The branching has ended up becoming the best outcome. It can evaluate those branches in parallel, and you can't easily optimize away branches for memory writes (and theres apparently like 2 or 3 good tricks to get rid of branch waste, its just none of them work on memory writes).
That's interesting. Branches always seemed to be published as anathema to well performing kernels. I guess it all depends on how much work is being done inside. For small vector sizes there are few ifs, but with uint16 there are quite a few, so it might be worth investigating there.
I should look at shuffle. Your way doesn't quite work though, vstore would output H !=0 hashes, which would trigger HW error alerts (and rightfully so) in the host code, and I consider the HW error tracking important. At least, assuming I'm reading that code right, anyways.
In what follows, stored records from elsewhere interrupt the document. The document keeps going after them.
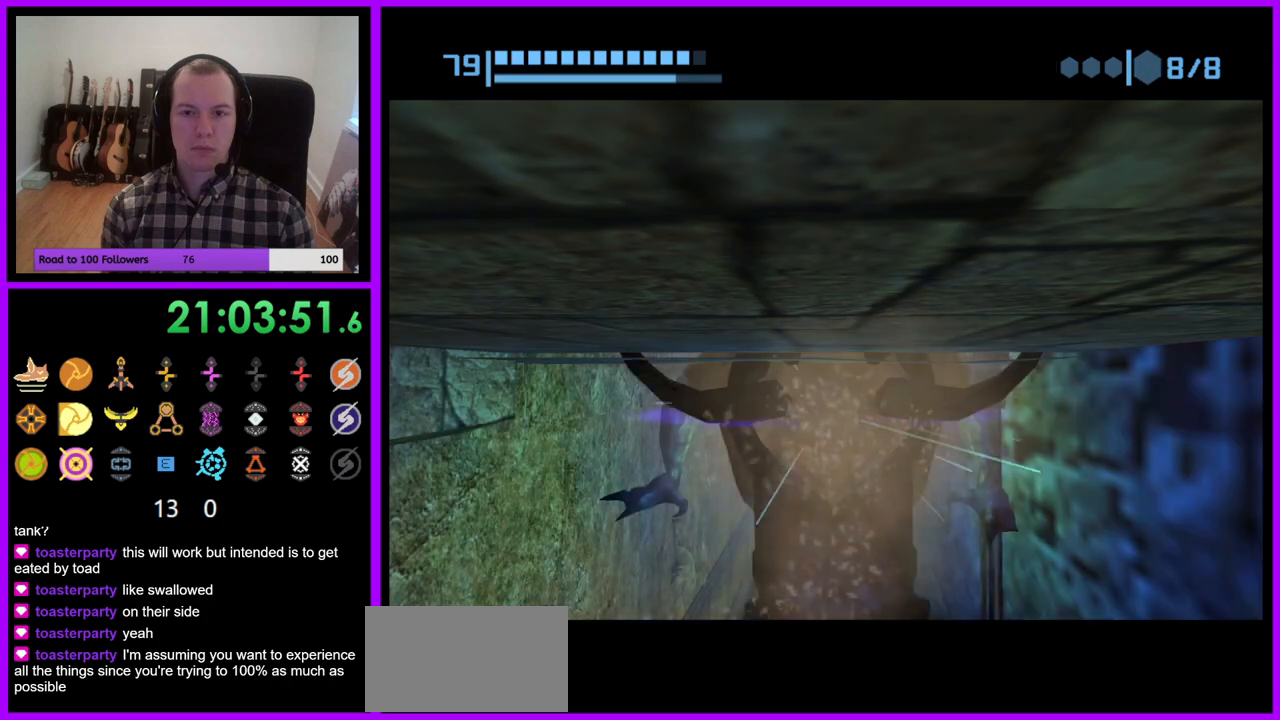
{"dt_ms": 500, "buttons": ["A"], "left_stick": "center", "right_stick": "center", "events": [[67, "A", "up"], [133, "A", "down"], [233, "A", "up"], [300, "A", "down"], [400, "A", "up"], [467, "A", "down"]]}
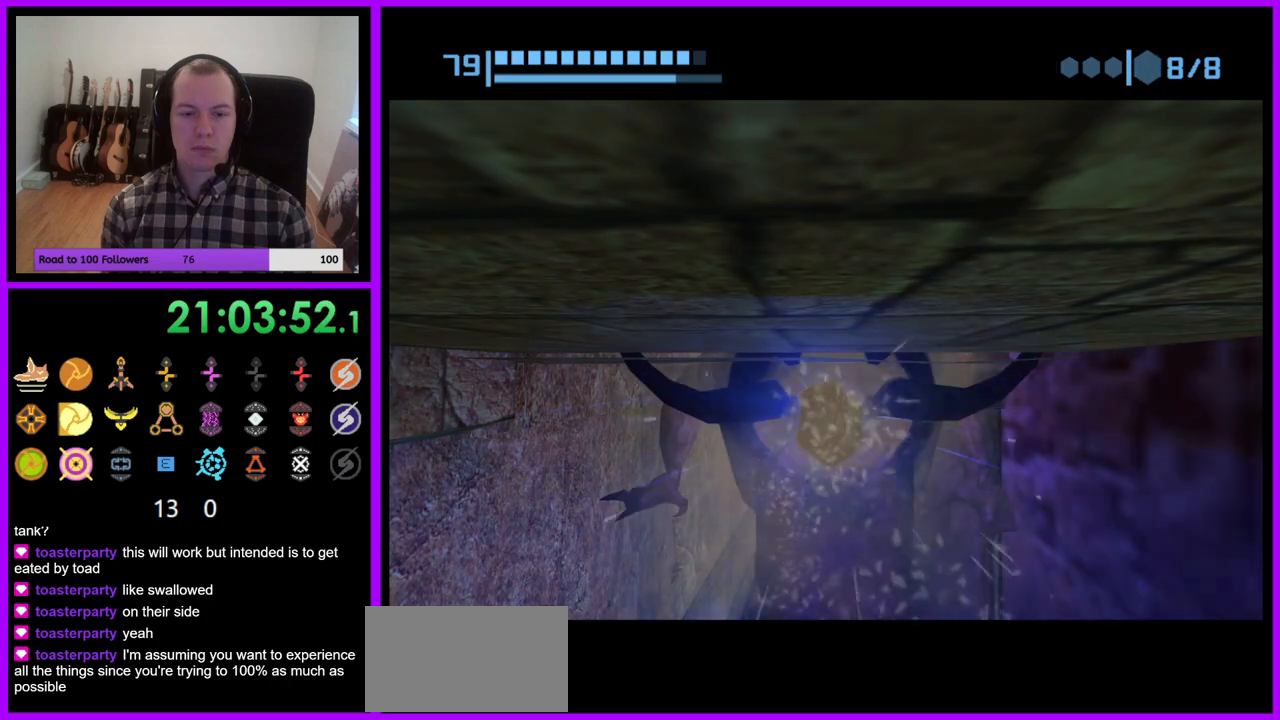
{"dt_ms": 1000, "buttons": [], "left_stick": "center", "right_stick": "center"}
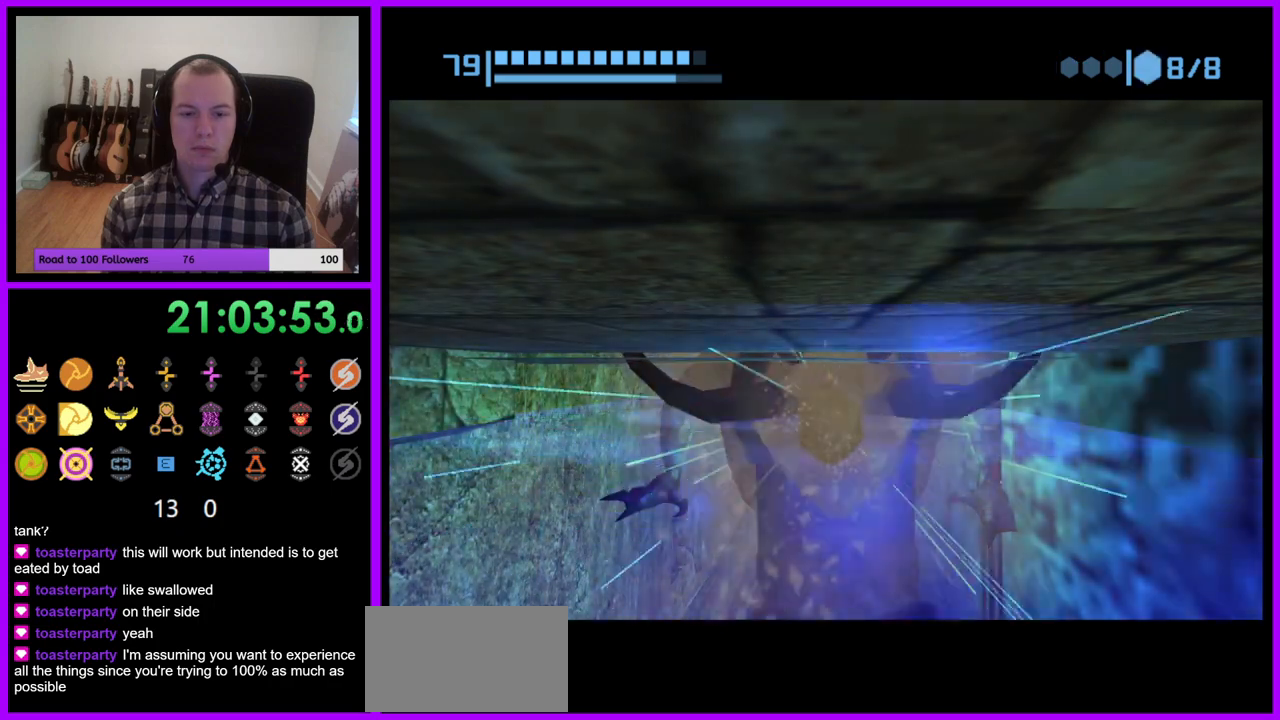
{"dt_ms": 500, "buttons": [], "left_stick": "down", "right_stick": "center", "events": [[217, "left_stick", "down"]]}
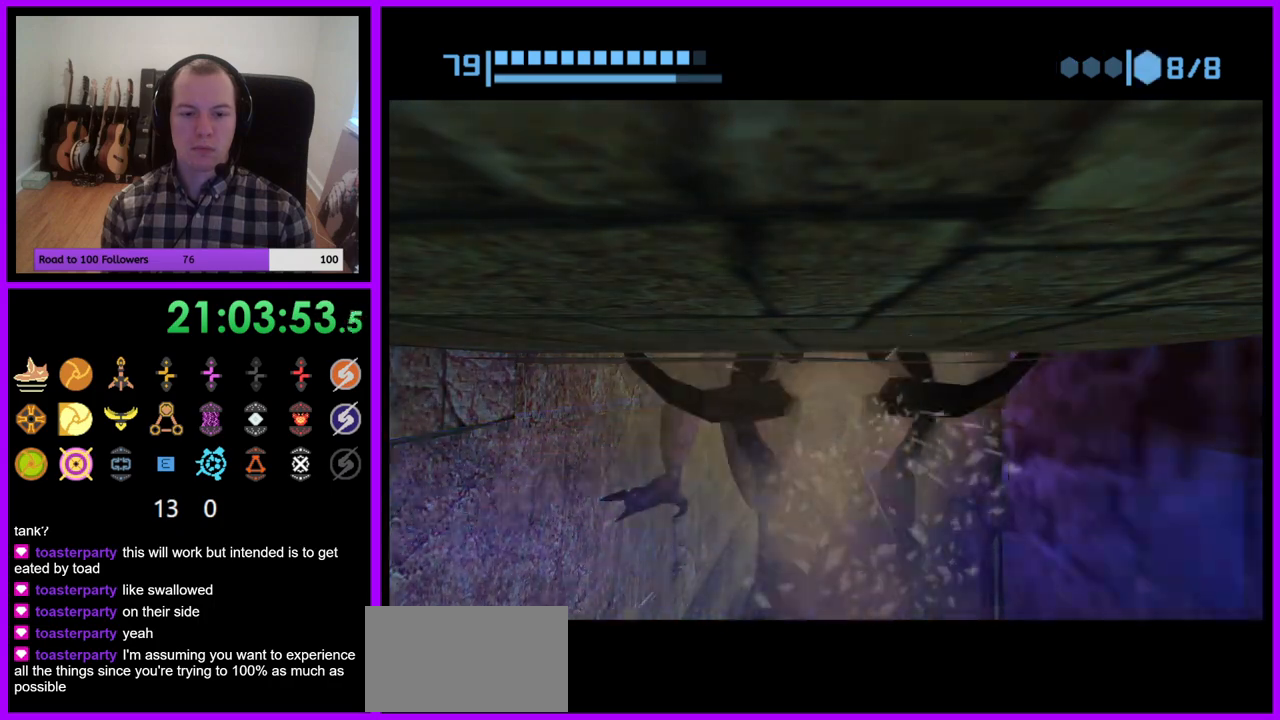
{"dt_ms": 500, "buttons": [], "left_stick": "down", "right_stick": "center", "events": []}
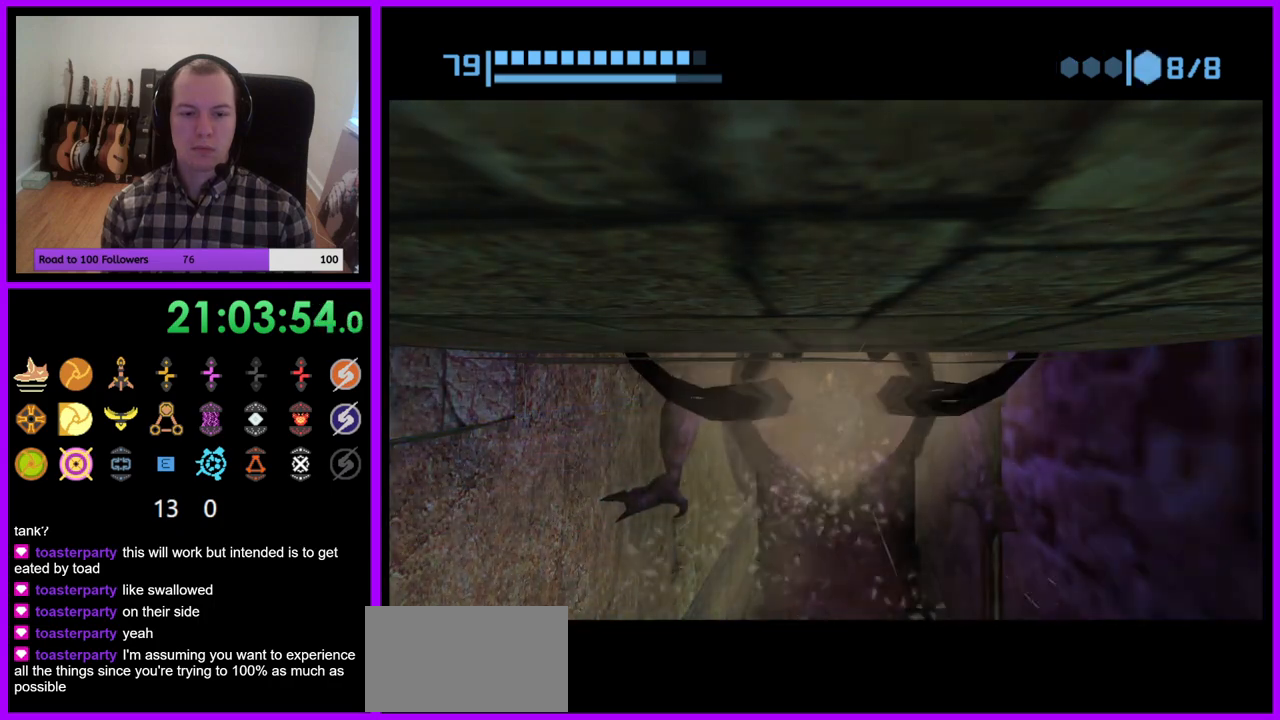
{"dt_ms": 500, "buttons": [], "left_stick": "down", "right_stick": "center", "events": [[150, "Y", "down"], [250, "Y", "up"]]}
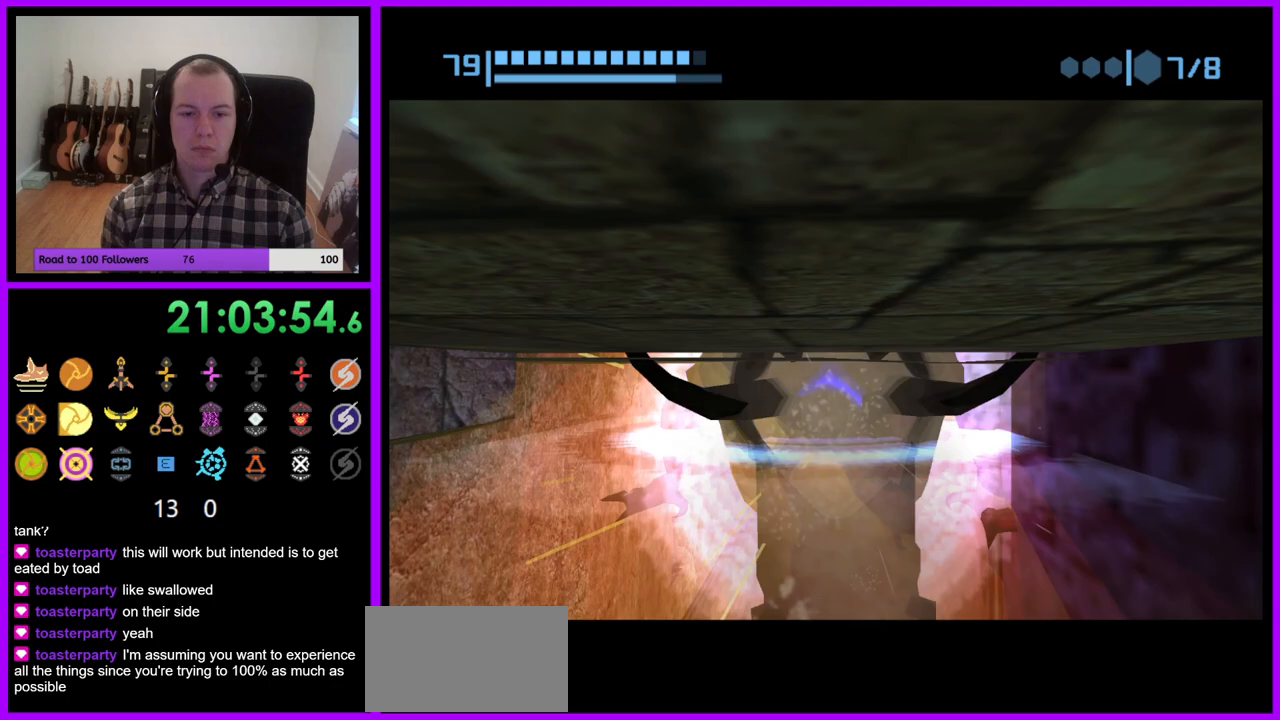
{"dt_ms": 500, "buttons": [], "left_stick": "down", "right_stick": "center", "events": []}
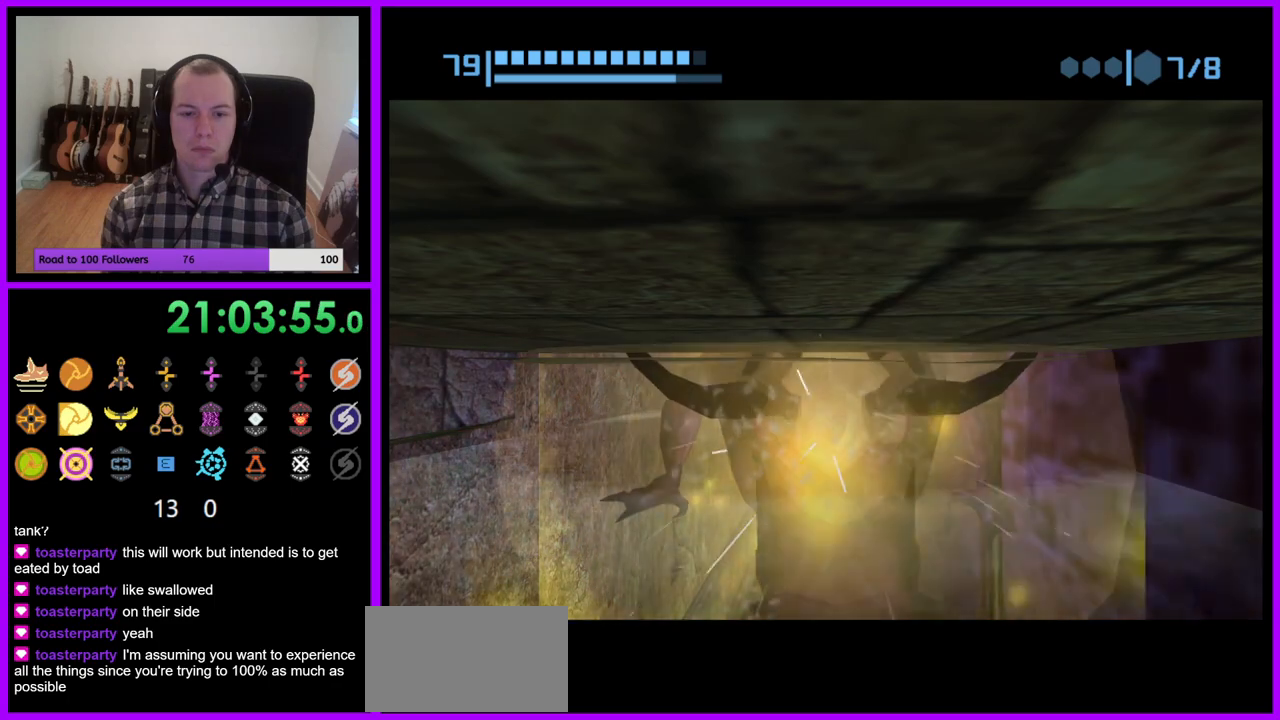
{"dt_ms": 500, "buttons": [], "left_stick": "down", "right_stick": "center", "events": []}
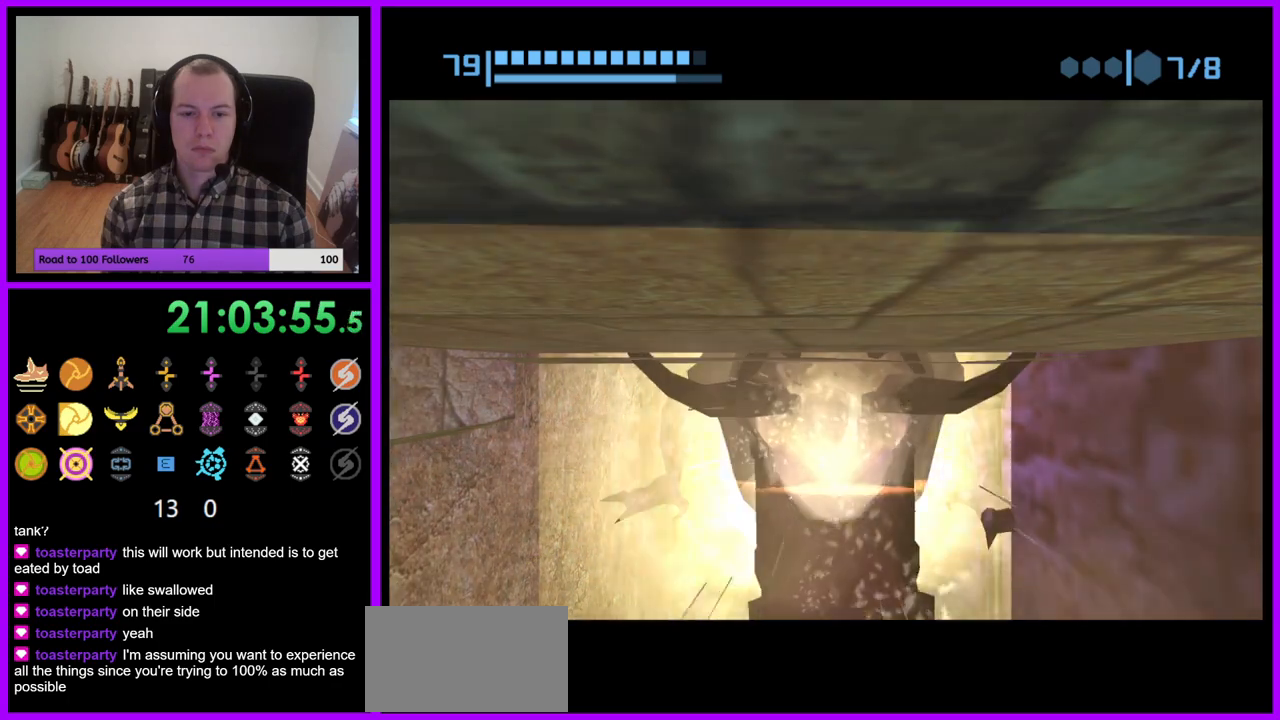
{"dt_ms": 500, "buttons": ["X"], "left_stick": "left", "right_stick": "center", "events": [[33, "left_stick", "down-left"], [183, "left_stick", "left"], [383, "X", "down"]]}
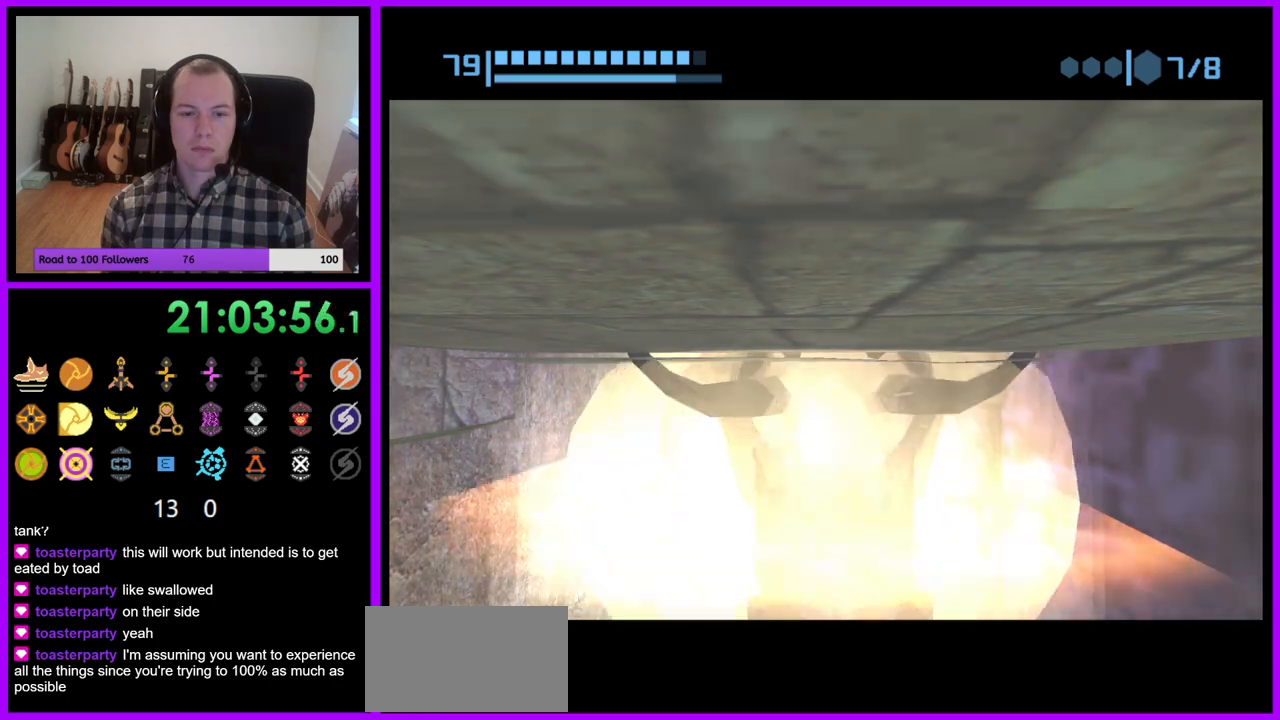
{"dt_ms": 500, "buttons": ["A"], "left_stick": "down-left", "right_stick": "center", "events": [[17, "X", "up"], [200, "X", "down"], [267, "left_stick", "down-left"], [300, "X", "up"], [383, "A", "down"]]}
Yes, I'm still getting HW alerts and haven't quite worked them out yet. I posted the snippet earlier from memory and missed a couple of steps. The latest (broken) code I'm working with looks like this:
int16 selection = XG2 == (x)(0x136032ED);
if (any(selection))
{
x mask = Xnonce & 0xF;
x temp = shuffle(select(Xnonce, 0, selection), mask);
vstore16(temp, 0, output);
}
That "if" might be totally unneccesary, and I still don't quite understand how the output array works, but it might give you a better idea of what I was trying to do to avoid all those branches.
I'll go add official 8 and 16 wide support in a bit, should be useful on, say, AVX if you manually enable CPU mining in the code. SDK 2.6's cpu compiler apparently has gotten a lot better from what I've heard.
I'll be watching the repository then

It should almost definitely help with more modern CPUs and Larrabee/Intel MIC.